__Required work__
- 1) Answer these questions using the text on Andrew Jackson:
(a) In which election did Jackson win the presidency?
(b) How many candidates ran in the earlier election that Congress decided?
(c) Which party was seen as elitist and arrogant?
- 2) Carry on the text about Andrew Jackson from the point where it stops.

__Exercise text__
──────────

1) None - Please expect to have a quiz over the reading. You will be permitted to use hand-written notes on the quiz.
Extension of Democracy
Consider the image above: President Andrew Jackson took control of the White House in the election of 1828, four years after having been cheated out of his presidency by John Quincy Adams who, along with other members of Congress, made a "corrupt bargain" (as Jackson would describe it) that would block Jackson's win after getting the most votes. Like the election of 1800, it was a decision made by Congress because no candidates (there were four) were able to win a majority of the Electoral College votes.
He took this with no small amount of salt and considered it yet one of many examples of how the Washington hob-nobs made every excuse to use their connected, nepotistic good-ol'-boy-ways of keeping "certain kinds" of people out of the inner workings of democracy.
When he finally did win (fair and square) in 1828, he set about trying to dismantle every cog in the political machine and open up the concept of democracy to as many free, poor men as possible. His view on national government was a negative one; due as much to his opinion of greasy, wealthy politician ways as his vested interest in the Southern concept of anti-federalism and preference for states' power and rights.
The image above is a well-thought way to publicly distract people from his successes with winning over the common man. The Whig party, which was seen as elitist and arrogant, used his abuse of power to illustrate him as the exact thing he despised: you see, Andrew Jackson used his executive powers to take away power from the national government... which is ironic, to say the least. Not only did he abuse the power given to him by the Constitution, but he used it to unapologetically discriminate at will.

──────────

__Entries taken from a collection__

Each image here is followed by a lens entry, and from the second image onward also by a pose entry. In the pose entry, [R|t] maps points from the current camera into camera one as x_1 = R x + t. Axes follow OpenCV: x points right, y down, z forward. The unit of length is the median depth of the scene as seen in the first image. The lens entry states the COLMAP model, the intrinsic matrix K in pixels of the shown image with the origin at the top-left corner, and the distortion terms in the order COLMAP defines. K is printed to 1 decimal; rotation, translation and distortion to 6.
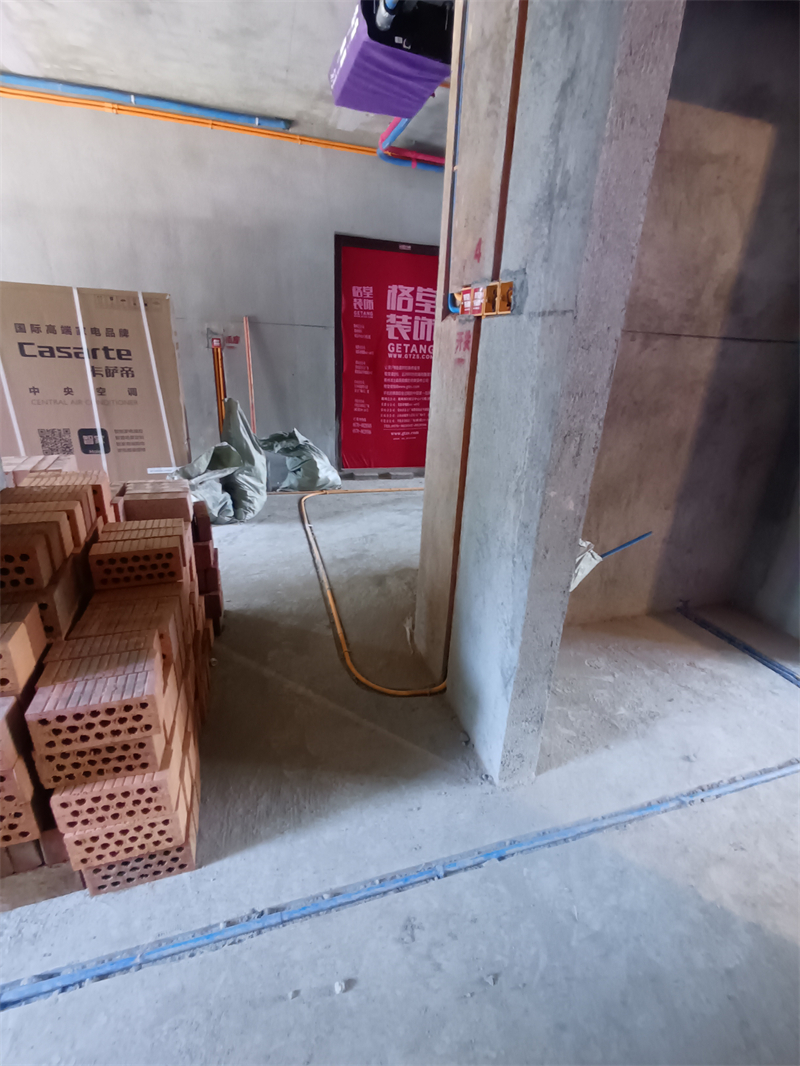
lens RADIAL K [[490.7, 0, 405.7], [0, 490.7, 538.0], [0, 0, 1]] dist [-0.003448, 0.000340]
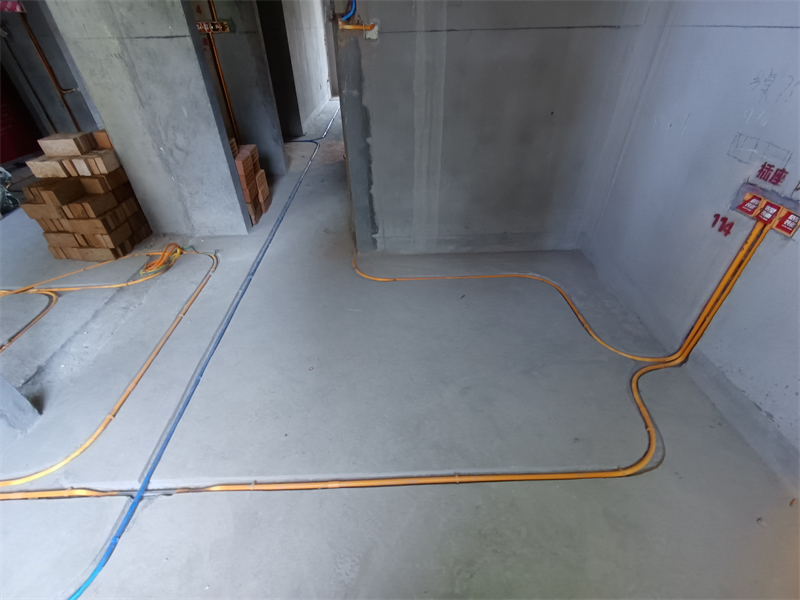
lens RADIAL K [[368.3, 0, 396.7], [0, 368.3, 304.1], [0, 0, 1]] dist [-0.003448, 0.000340]
pose [[0.268524, -0.626568, 0.731647, -1.298805], [0.392582, 0.764785, 0.510865, 0.088852], [-0.879645, 0.150052, 0.451342, -0.493980]]
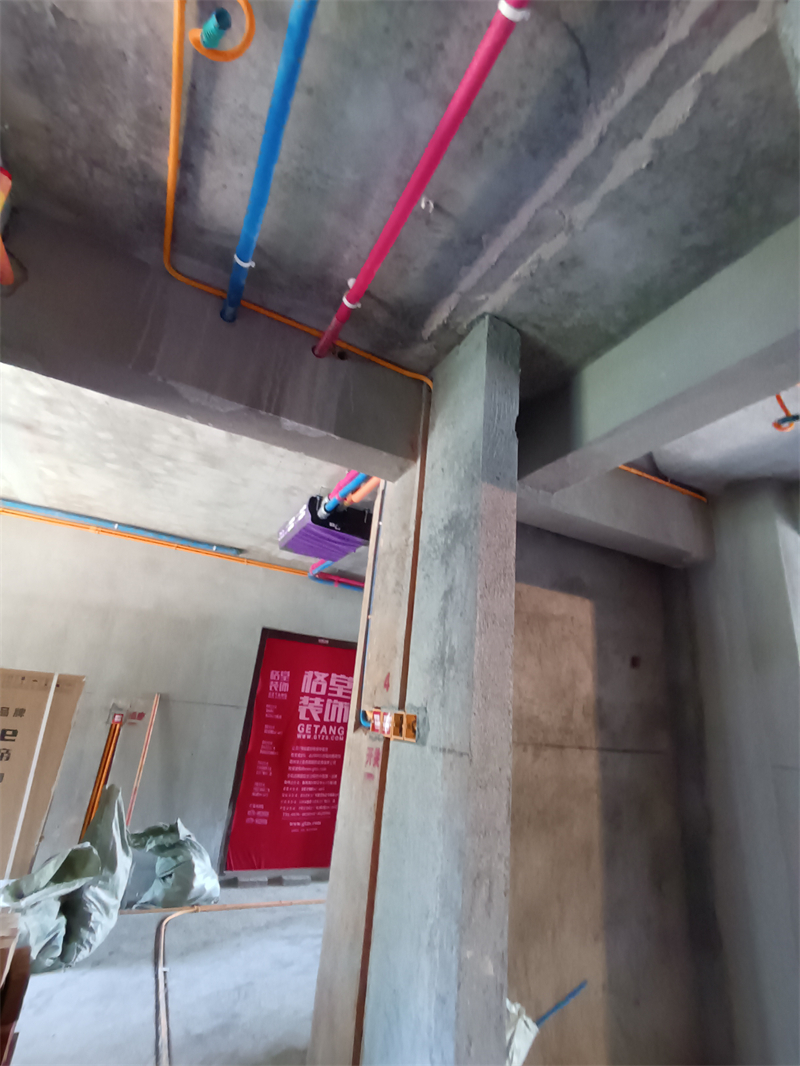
lens RADIAL K [[490.7, 0, 405.4], [0, 490.7, 537.3], [0, 0, 1]] dist [-0.003448, 0.000340]
pose [[0.984147, 0.096664, 0.148697, -0.010488], [0.024387, 0.756696, -0.653312, -0.036920], [-0.175670, 0.646582, 0.742342, -0.064407]]
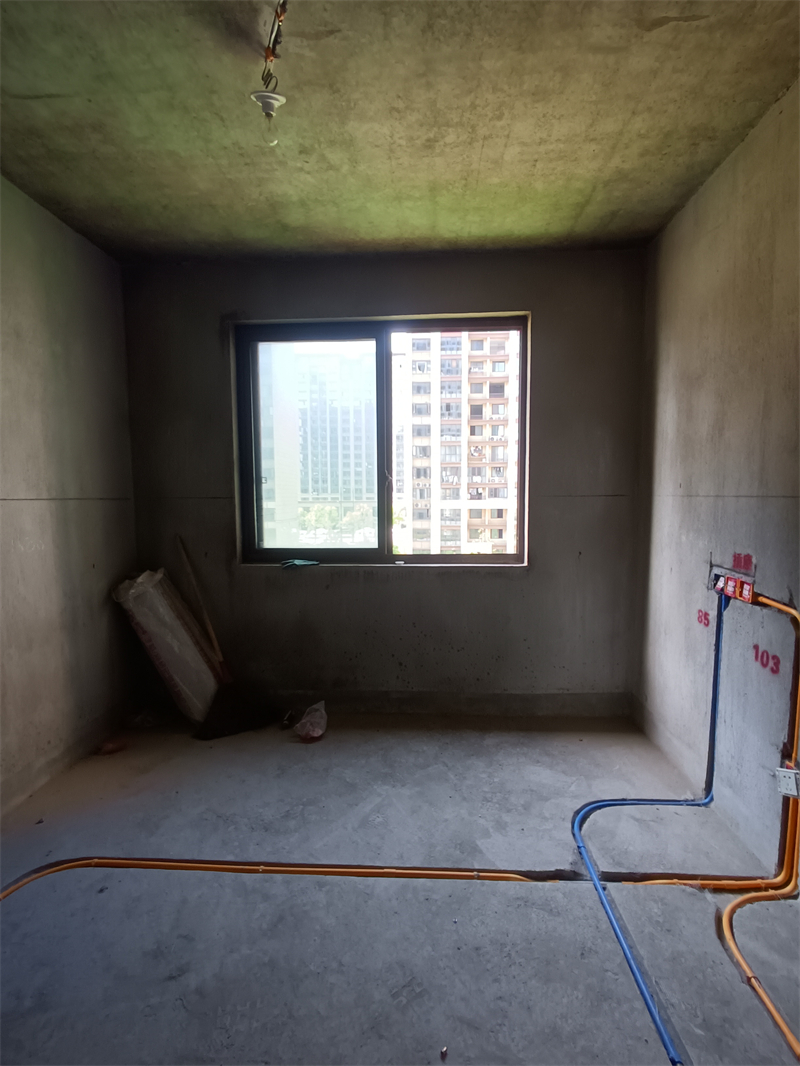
lens RADIAL K [[490.7, 0, 405.1], [0, 490.7, 538.1], [0, 0, 1]] dist [-0.003448, 0.000340]
pose [[-0.338208, 0.034942, -0.940423, -0.496570], [-0.364034, 0.916658, 0.164978, -0.015904], [0.867810, 0.398143, -0.297301, -0.104956]]
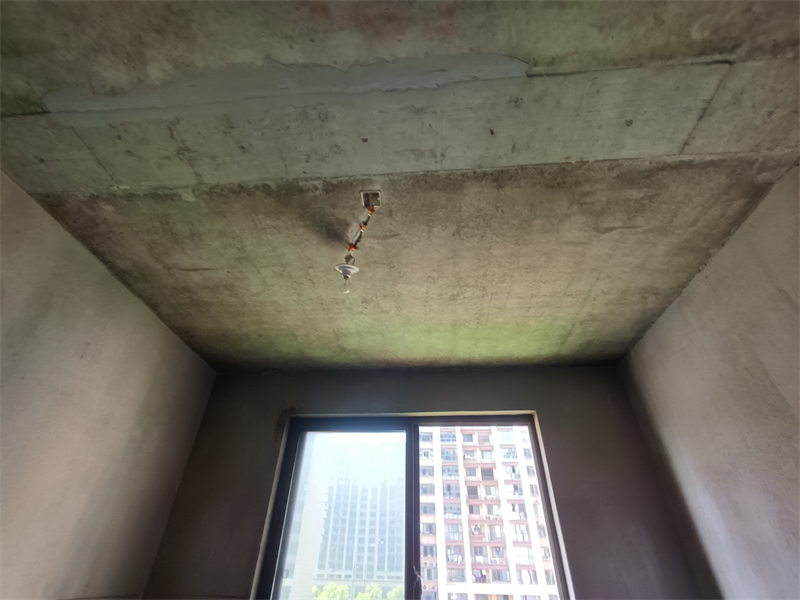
lens RADIAL K [[368.3, 0, 396.6], [0, 368.3, 302.7], [0, 0, 1]] dist [-0.003448, 0.000340]
pose [[-0.370393, -0.597108, -0.711527, -0.617540], [-0.387705, 0.795474, -0.465732, -0.026387], [0.844094, 0.103358, -0.526140, -0.210424]]
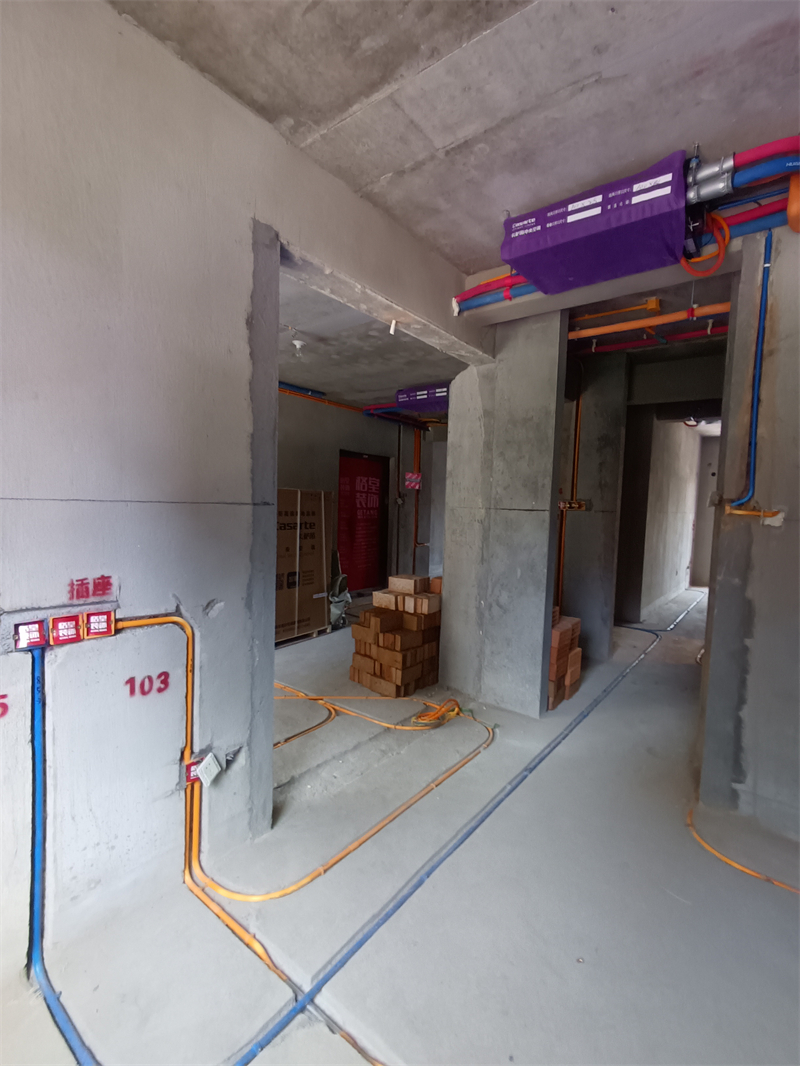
lens RADIAL K [[490.7, 0, 404.0], [0, 490.7, 537.8], [0, 0, 1]] dist [-0.003448, 0.000340]
pose [[0.820442, -0.063638, 0.568177, -1.356150], [0.221982, 0.951278, -0.213994, 0.093135], [-0.526876, 0.301694, 0.794596, -0.499008]]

──────────

__Responses to the tasks__
- 1)
(a) The election of 1828
(b) Four
(c) The Whig party

- 2)
Not far back in contemporary Americans' minds was the Revolution against the despotic King George III and his tyrannical rule. This image intentionally evokes the image of him. He is standing on top of tattered remnants of the US Constitution, which he blatantly ignored after the Cherokee People won their Supreme Cour case against the National Government in Worcester v. Georgia. His other foot stands on top of planned internal improvements to the government, which included the National Bank of the United States. In his hand, he holds the power of the VETO - which he used often to stop Congress from passing bills of which he was skeptical.
Was he a type of hero? Or a Villain?
Who gets Democracy?
Today, most Americans think democracy is a good thing. We tend to assume the nation’s early political leaders believed the same. Wasn’t the American Revolution a victory for democratic principles? For many of the founders, however, the answer was no.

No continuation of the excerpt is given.